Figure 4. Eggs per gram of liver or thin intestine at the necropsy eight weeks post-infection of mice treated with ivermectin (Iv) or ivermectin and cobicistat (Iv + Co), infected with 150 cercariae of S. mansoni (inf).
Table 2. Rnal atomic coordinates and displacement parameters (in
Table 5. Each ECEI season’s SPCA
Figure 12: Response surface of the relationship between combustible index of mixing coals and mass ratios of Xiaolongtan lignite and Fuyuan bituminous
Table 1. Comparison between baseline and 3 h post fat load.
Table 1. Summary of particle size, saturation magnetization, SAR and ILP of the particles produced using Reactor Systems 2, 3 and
========================================================================
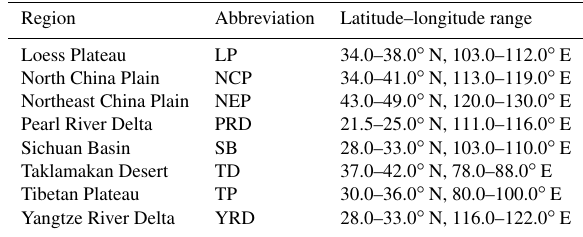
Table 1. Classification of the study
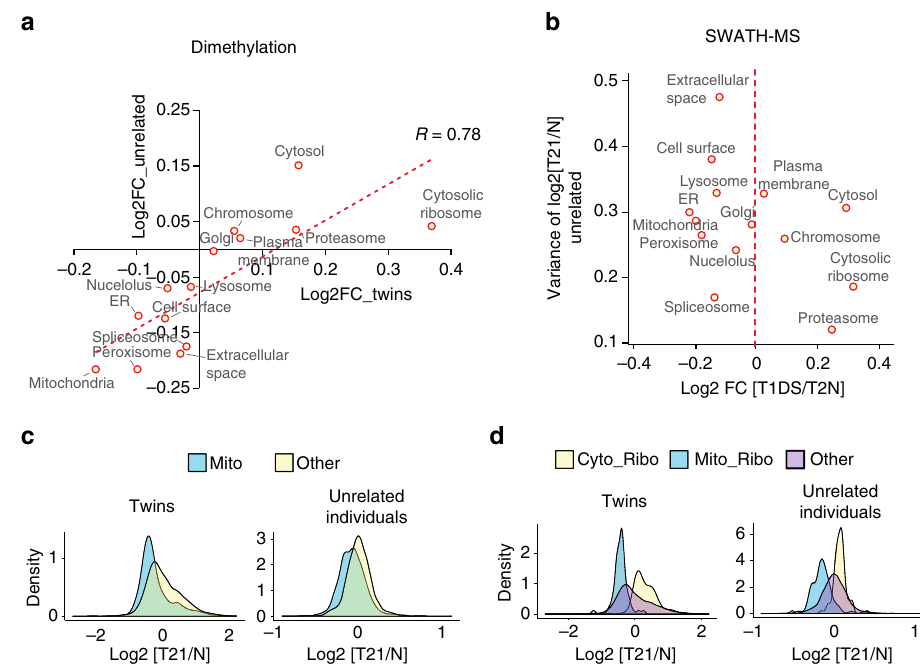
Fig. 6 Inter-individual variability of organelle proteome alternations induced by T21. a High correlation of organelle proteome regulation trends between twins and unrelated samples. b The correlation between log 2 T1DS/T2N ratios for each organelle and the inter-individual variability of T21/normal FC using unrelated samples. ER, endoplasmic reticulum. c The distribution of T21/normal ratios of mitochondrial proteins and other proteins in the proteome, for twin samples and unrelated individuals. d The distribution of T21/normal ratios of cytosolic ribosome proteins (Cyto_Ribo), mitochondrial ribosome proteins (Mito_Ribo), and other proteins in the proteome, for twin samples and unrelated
========================================================================
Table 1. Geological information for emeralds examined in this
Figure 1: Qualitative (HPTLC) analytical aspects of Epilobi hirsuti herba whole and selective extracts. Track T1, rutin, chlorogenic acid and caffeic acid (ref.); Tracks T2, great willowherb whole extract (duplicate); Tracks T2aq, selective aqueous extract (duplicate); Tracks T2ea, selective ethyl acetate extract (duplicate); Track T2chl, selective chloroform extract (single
========================================================================
Activity:
Can you repeat, word for word, every line above from the one containing "Table 2. Rnal" down to the one containing "Table 1. Summary", including both?

Exercise result:
Table 2. Rnal atomic coordinates and displacement parameters (in
Table 5. Each ECEI season’s SPCA
Figure 12: Response surface of the relationship between combustible index of mixing coals and mass ratios of Xiaolongtan lignite and Fuyuan bituminous
Table 1. Comparison between baseline and 3 h post fat load.
Table 1. Summary of particle size, saturation magnetization, SAR and ILP of the particles produced using Reactor Systems 2, 3 and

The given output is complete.